Algo flotaba en el ambiente del Heliodoro. Tan difícil de describir como sencillo de comparar: era día de relevo en el banquillo. No porque Antonio Calderón hubiera hecho algo distinto a otras jornadas. En realidad se limitó a realizar más pruebas y cambios. Sino porque el hastío ya se encuentra instalado en una afición que ha sufrido demasiado en las dos últimas temporadas. Por eso, no hubo ni grandes pitadas ni excesivo enfado. Desde luego, no tuvo nada que ver con el Tenerife-Celta que le costó el puesto a Gonzalo Arconada o el derby ante Las Palmas que provocó la salida de Juan Carlos Mandía, ambos durante la pasada campaña.

En realidad sí que hay un parecido con esos dos partidos. En ambas ocasiones, el crédito del entrenador llegaba más que agotado.

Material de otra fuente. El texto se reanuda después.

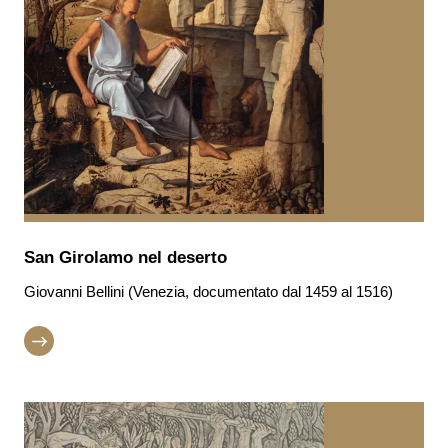
San Girolamo nel deserto
Giovanni Bellini (Venezia, documentato dal 1459 al 1516)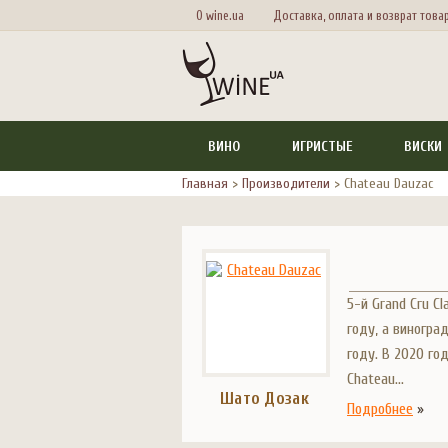
О wine.ua
Доставка, оплата и возврат това
ВИНО
ИГРИСТЫЕ
ВИСКИ
Главная
>
Производители
>
Chateau Dauzac
5-й Grand Cru C
году, а виногр
году. В 2020 го
Chateau...
Шато Дозак
Подробнее
»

Pero los responsables del CD Tenerife hicieron lo mismo que con Antonio Calderón: esperar a que la grada tomara la decisión por ellos. Hacía semanas que el técnico gaditano había perdido el rumbo y se había metido en una espiral de cambios en el once sin encontrar la fórmula más adecuada. El empate ante el Marino colmó la paciencia e hizo evidente la necesidad del relevo. Pero no. Prefirieron esperar.

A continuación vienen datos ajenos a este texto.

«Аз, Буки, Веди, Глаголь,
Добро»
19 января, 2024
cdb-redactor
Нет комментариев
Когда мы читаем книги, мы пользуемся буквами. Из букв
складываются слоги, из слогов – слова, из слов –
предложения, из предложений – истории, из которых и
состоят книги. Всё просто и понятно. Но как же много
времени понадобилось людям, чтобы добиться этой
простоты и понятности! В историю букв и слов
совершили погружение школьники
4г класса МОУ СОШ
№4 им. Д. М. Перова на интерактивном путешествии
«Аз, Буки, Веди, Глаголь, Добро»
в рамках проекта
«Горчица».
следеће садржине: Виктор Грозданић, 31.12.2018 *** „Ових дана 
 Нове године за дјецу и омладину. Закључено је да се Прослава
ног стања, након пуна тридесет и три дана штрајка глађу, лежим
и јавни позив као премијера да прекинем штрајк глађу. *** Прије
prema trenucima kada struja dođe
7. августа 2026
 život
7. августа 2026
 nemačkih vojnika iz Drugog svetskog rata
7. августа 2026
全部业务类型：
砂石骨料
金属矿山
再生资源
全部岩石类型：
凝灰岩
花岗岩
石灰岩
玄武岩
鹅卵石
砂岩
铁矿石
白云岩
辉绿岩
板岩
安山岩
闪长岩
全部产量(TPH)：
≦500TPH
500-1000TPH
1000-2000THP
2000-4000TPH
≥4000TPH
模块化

La historia ha sido tan cruel con un profesional honrado como Calderón que su Tenerife hizo partidos mucho peores que el de ayer ante el Sporting B. Sí, honrado. Lo que no quiere decir que fuera el entrenador adecuado para este proyecto blanquiazul. Lo peor es que Pedro Cordero no parece haberse enterado del perfil de profesional que se acepta en la Isla ni del tipo de fútbol que gusta. Si los pronósticos se cumplen, volverá a escoger a un técnico que se encuentra en las antípodas de lo que representan esos gustos tan arraigados en el entorno.

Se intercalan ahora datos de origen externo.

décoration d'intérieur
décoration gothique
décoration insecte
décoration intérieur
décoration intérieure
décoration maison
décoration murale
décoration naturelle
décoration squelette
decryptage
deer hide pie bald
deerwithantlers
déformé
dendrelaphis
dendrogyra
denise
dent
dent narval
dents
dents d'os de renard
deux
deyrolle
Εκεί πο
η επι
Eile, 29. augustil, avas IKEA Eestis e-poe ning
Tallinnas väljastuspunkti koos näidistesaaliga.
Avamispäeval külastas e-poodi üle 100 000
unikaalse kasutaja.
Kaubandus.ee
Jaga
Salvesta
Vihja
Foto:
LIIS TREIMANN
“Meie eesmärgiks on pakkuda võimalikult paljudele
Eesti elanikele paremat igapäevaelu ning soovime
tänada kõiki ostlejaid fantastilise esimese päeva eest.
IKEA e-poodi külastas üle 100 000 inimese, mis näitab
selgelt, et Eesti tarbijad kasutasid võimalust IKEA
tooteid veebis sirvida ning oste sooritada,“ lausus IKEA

Con un nivel de exigencia tan alto (ganar y jugar bien), se necesita alguien con personalidad y acostumbrado a lidiar con una afición del volumen de la blanquiazul y un seguimiento mediático que roza lo estresante. Que el entrenador escogido conozca o no la categoría es hasta secundario. Y a todas estas, a Miguel Concepción ni se le nombra. El presidente, tan rápido en abandonar el Heliodoro como el capitán del Costa Concordia en huir de su barco, vuelve a escapar de la quema. Siempre habrá un paraguas para evitar que la lluvia le moje. Se llame Llorente, Cordero o tenga el cargo de entrenador.